■ Предложенный фрагмент ■
А в России постсекулярными оказываются даже процессы возвращения в культурно-общественную жизнь таких вещей, которые в жизни западных секулярных обществ присутствовали всегда. Российское общество справедливо считается очень секулярным, что является следствием советской атеистической секуляризации, но сегодня оно постепенно становится постсекулярным — в смысле возвращения религии в публичную сферу.
Религия возвращается?
— Если я вас правильно понял, постсекулярность необязательно ведет к возрождению религиозности?
— Нет, конечно. Речь идет именно о выходе религии из гетто приватности и о ее возвращении в жизнь общества. Вернемся к исламскому миру. Население там всегда было религиозным, но во второй половине XX века, как уже говорилось, многие мусульманские страны политически строились по принципу светских европейских государств, да еще порой с социалистической ориентацией. Но затем этот секулярный проект сменился на другой — проект политического ислама.

Записи, входящие в набор данных:
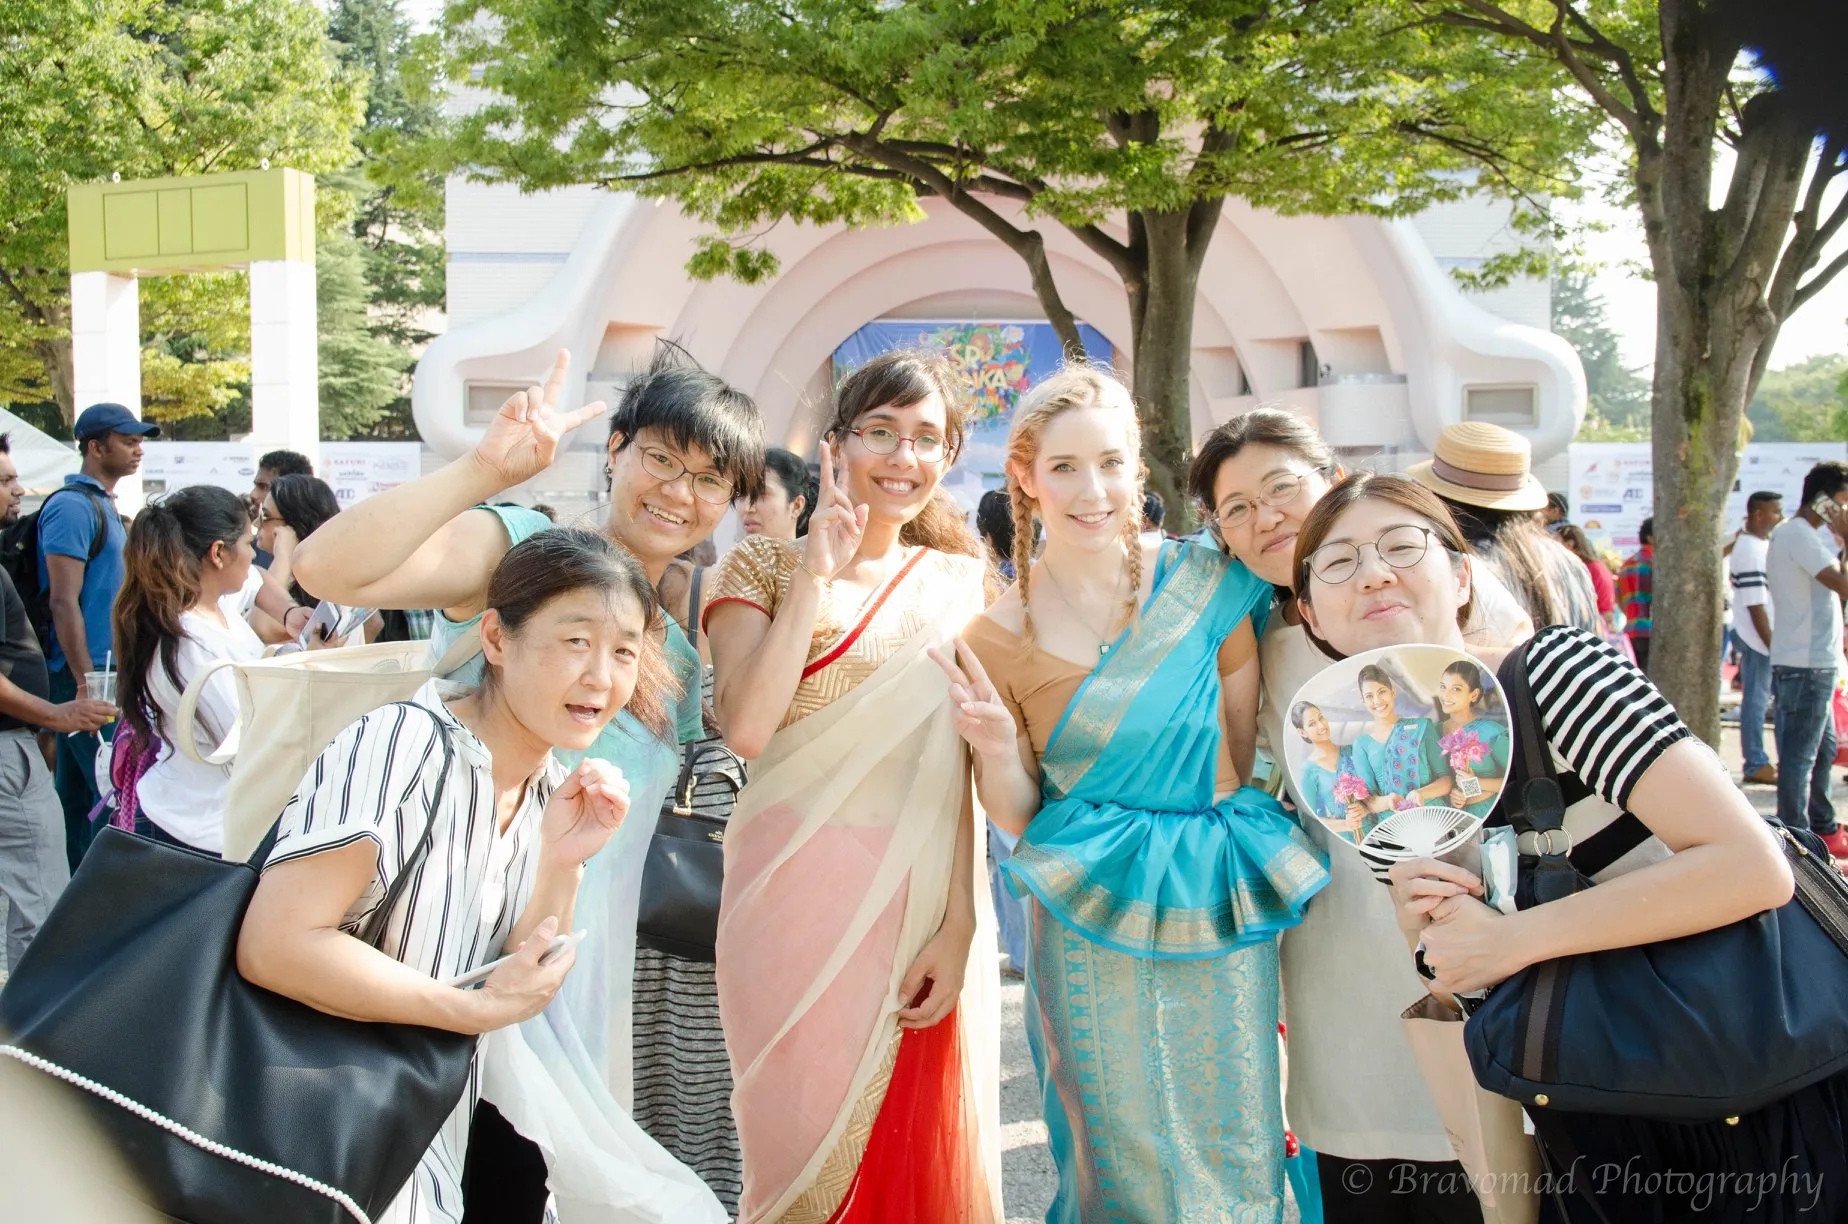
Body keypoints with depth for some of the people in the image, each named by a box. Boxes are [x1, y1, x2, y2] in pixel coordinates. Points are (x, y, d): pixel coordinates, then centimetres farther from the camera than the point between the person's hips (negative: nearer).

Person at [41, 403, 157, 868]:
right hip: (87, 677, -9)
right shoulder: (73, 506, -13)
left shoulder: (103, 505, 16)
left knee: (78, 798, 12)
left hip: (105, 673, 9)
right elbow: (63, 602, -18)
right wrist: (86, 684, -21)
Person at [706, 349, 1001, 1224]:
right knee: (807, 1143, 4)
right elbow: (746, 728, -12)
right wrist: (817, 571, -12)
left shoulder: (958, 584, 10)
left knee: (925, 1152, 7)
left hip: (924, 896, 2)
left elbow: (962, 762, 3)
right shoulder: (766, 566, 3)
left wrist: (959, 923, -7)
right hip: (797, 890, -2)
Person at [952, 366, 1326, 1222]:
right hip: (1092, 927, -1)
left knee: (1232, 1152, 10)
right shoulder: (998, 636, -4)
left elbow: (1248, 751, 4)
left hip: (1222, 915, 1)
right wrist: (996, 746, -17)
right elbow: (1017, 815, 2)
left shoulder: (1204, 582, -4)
...
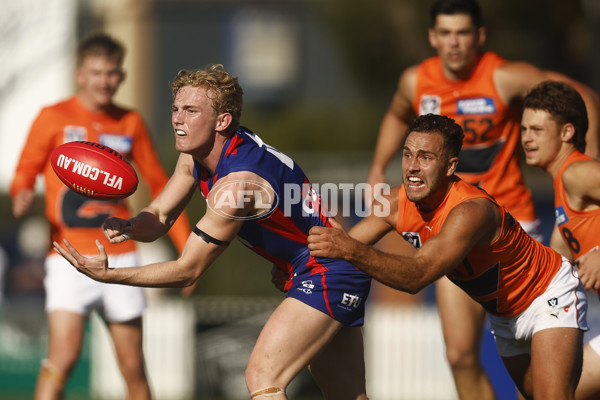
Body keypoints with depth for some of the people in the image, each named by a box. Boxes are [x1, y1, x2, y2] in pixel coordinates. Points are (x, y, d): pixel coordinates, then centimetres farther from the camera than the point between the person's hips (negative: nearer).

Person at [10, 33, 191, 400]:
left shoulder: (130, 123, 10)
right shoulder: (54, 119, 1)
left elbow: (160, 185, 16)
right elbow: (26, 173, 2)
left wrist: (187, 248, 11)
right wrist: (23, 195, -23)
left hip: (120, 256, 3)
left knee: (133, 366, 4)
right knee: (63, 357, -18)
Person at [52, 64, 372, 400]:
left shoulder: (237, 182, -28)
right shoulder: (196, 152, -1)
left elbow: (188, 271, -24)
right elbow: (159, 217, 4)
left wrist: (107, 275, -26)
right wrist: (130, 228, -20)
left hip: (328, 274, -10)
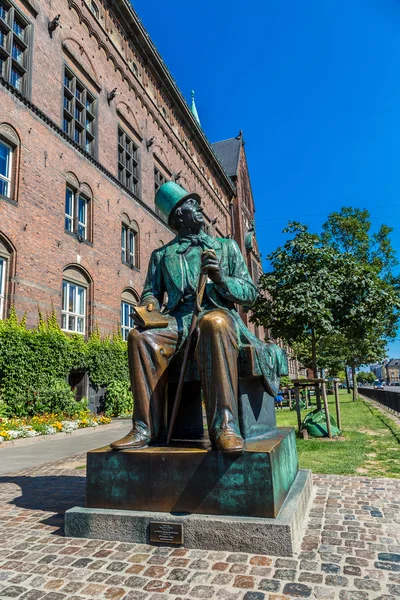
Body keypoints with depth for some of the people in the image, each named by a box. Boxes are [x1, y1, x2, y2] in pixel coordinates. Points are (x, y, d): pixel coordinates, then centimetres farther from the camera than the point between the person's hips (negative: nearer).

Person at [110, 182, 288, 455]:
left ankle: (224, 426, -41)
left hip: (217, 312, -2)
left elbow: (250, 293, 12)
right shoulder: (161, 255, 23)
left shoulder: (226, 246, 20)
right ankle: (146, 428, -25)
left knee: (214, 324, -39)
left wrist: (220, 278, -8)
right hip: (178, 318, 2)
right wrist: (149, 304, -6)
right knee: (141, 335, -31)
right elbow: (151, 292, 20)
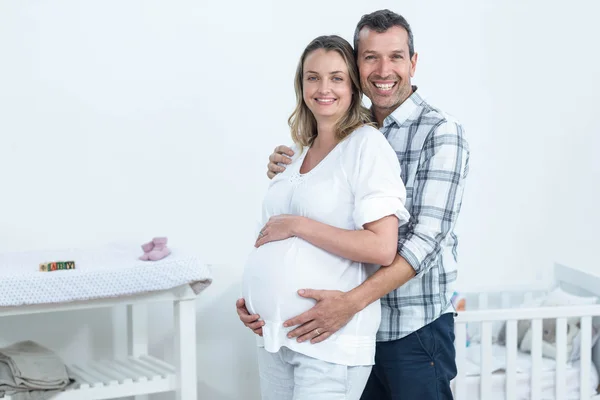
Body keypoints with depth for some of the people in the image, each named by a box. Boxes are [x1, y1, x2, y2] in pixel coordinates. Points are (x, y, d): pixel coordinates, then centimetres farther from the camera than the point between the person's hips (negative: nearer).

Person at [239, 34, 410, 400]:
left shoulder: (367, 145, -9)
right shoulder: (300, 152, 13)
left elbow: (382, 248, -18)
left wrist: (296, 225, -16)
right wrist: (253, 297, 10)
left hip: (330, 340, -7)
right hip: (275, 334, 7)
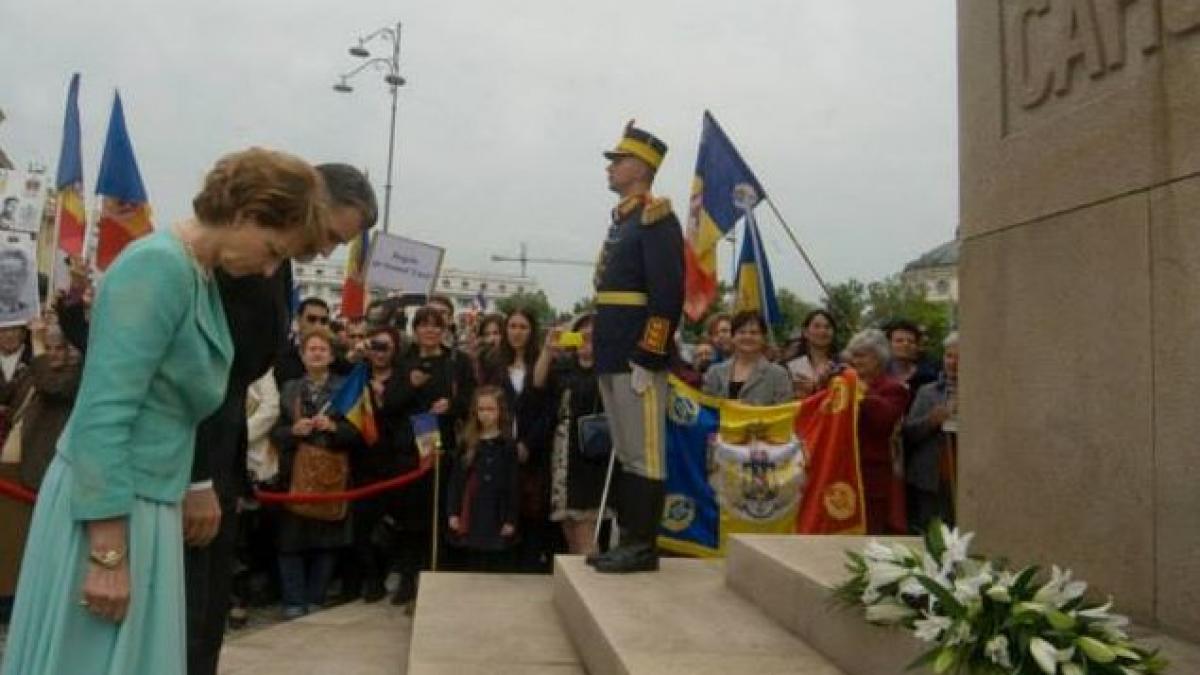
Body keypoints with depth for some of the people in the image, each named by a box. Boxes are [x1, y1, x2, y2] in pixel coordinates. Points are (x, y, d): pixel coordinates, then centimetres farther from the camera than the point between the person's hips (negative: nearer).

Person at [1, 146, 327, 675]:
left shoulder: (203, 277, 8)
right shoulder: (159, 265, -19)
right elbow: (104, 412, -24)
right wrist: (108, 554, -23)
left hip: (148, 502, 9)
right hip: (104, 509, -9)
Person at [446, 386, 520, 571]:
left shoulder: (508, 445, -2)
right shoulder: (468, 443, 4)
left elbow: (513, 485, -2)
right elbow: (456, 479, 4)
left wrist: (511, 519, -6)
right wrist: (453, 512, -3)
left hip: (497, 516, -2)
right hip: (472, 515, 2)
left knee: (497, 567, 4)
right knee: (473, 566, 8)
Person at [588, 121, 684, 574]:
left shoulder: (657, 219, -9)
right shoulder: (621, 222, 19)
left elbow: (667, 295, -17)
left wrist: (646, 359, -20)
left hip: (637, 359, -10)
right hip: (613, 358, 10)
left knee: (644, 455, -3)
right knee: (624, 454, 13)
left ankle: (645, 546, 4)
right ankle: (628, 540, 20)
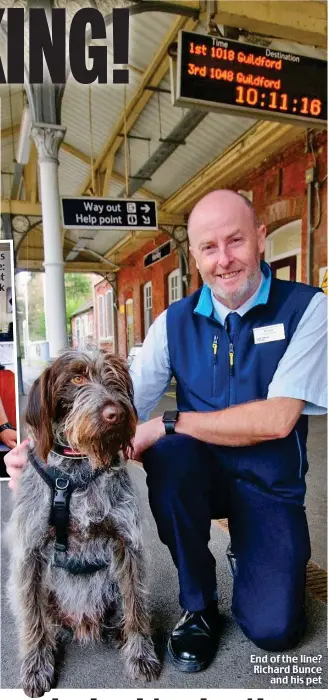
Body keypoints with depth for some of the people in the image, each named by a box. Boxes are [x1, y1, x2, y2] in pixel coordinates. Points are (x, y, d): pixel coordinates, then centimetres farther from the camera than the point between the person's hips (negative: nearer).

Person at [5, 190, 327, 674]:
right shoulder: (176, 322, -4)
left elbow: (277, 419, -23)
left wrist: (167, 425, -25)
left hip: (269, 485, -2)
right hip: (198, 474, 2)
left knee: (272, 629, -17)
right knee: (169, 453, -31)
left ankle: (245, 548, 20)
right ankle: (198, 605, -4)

■ Задания ■
(a) Перепишите из фрагмента о постсекулярности отрывок начиная со слов «А в России постсекулярными» и заканчивая словами «к возрождению религиозности?» включительно.
(b) Выпишите из фрагмента о постсекулярности в порядке появления все различные словоформы с корнем «секуляр».

■ Ответы по порядку ■
(a)
А в России постсекулярными оказываются даже процессы возвращения в культурно-общественную жизнь таких вещей, которые в жизни западных секулярных обществ присутствовали всегда. Российское общество справедливо считается очень секулярным, что является следствием советской атеистической секуляризации, но сегодня оно постепенно становится постсекулярным — в смысле возвращения религии в публичную сферу.
Религия возвращается?
— Если я вас правильно понял, постсекулярность необязательно ведет к возрождению религиозности?

(b) постсекулярными, секулярных, секулярным, секуляризации, постсекулярным, постсекулярность, секулярный